И только теперь, когда всё было сделано, когда кровь остановилась и Дромон, зелёный, но живой, часто-часто дышал, привалившись к стене, — только теперь Андрей заметил, что вокруг стоит полная тишина.
Все смотрели на него.
А в дверях, ведущих во внутренний дом, стоял хозяин. Гней. Его, видимо, позвали на крик. Он стоял и молча, очень внимательно смотрел на нового раба — на его окровавленные руки, на тугую, умелую повязку, на то, как уверенно, без суеты, тот только что вытащил повара из беды.
Тот самый взгляд, что и на рынке. Взгляд человека, который смотрит на загадку и хочет её разгадать.
Андрей встретил этот взгляд и вдруг похолодел — не от испуга за Дромона, а от другого, нового страха. Он вспомнил, как тогда, на рынке, кто-то сделал пальцами знак от дурного глаза. Он вспомнил свою же ночную мысль — и тёмные кресты у обочины, которые видел по дороге сюда. Тонкая, невидимая грань между тем, кого чтут за спасителя, и тем, кого объявят отравителем и наведшим порчу. И он всё ещё не знал, где эта грань пролегает.
Он только что во второй раз у всех на глазах вырвал человека из рук смерти. Быстро. Уверенно. Так, как не умел здесь никто.
И он не знал, чего теперь ждать. Награды? Или страха, который хуже любой награды?

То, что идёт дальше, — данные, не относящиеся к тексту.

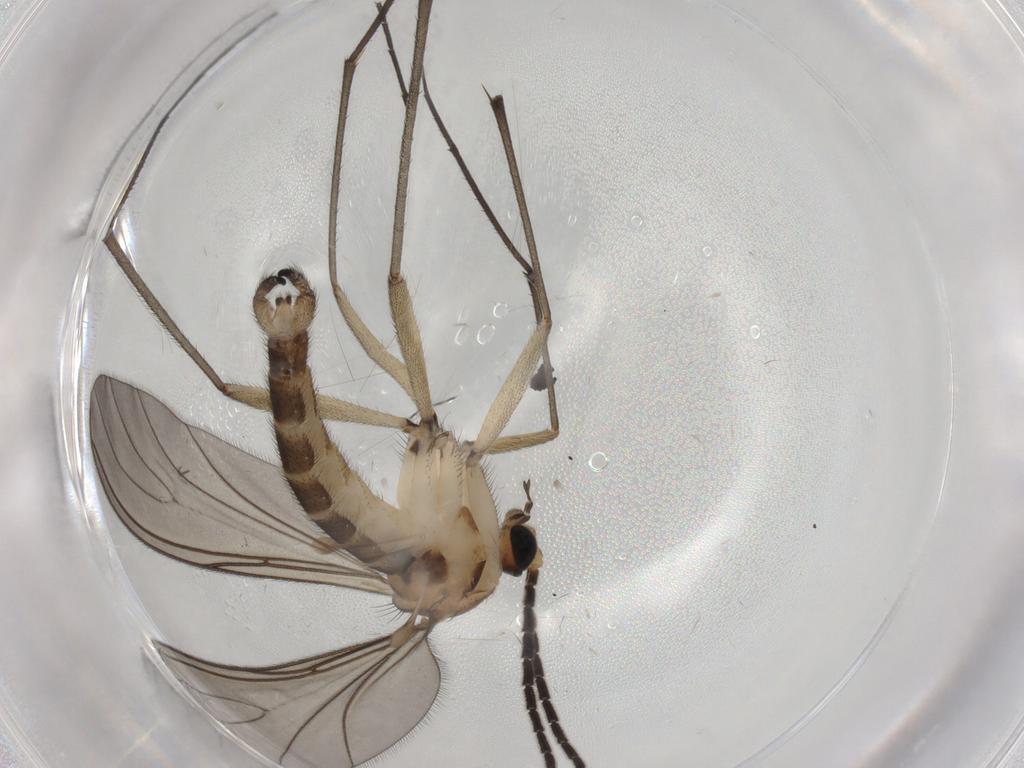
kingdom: Animalia
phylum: Arthropoda
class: Insecta
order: Diptera
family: Sciaridae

Хозяин медленно перевёл взгляд с окровавленных рук Андрея на его лицо. Что-то сказал — негромко, одно слово, обращённое к старшей над прислугой. Та закивала.

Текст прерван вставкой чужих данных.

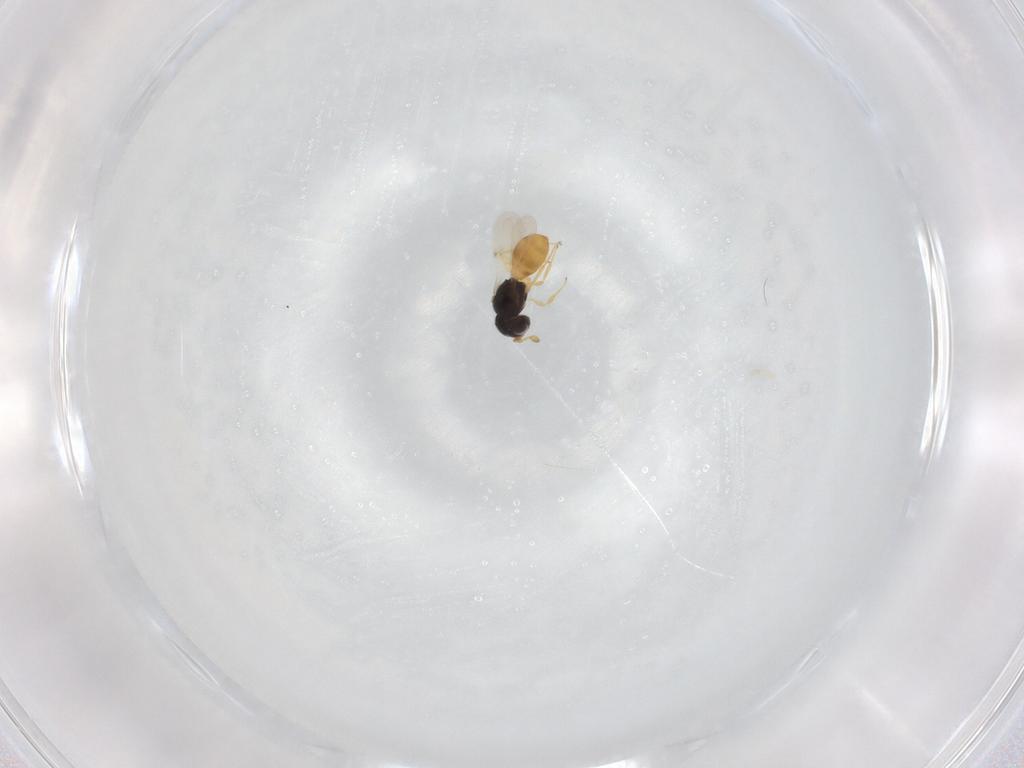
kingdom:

Позже, вечером, когда Дромон уже лежал в своей каморке — бледный, но с крепко перевязанной рукой, — Публий прибежал к Андрею взволнованный, дёргая его за рукав, и, мешая слова с жестами, кое-как объяснил.
Хозяин велел завтра утром привести нового раба к нему. Наверх. В ту часть дома, где Андрей ещё ни разу не был.
И ещё Публий сказал слово, которое Андрей уже знал.
«Филиус».
Сын.
Глава 4. Господская половина
Утром за ним пришла женщина в тёмном.
Андрей уже знал, как её зовут, — Хреста, старшая над всей домашней прислугой, правая рука хозяина в делах дома. Он знал и то, что её боятся: не за крик — кричала она редко, — а за короткий цепкий взгляд, от которого разленившийся раб сам находил себе работу. Сейчас этот взгляд прошёлся по Андрею с ног до головы: по наспех отмытым от крови рукам, по его чужой, обтрёпанной за две недели одежде, которую здесь никто не знал, как чинить.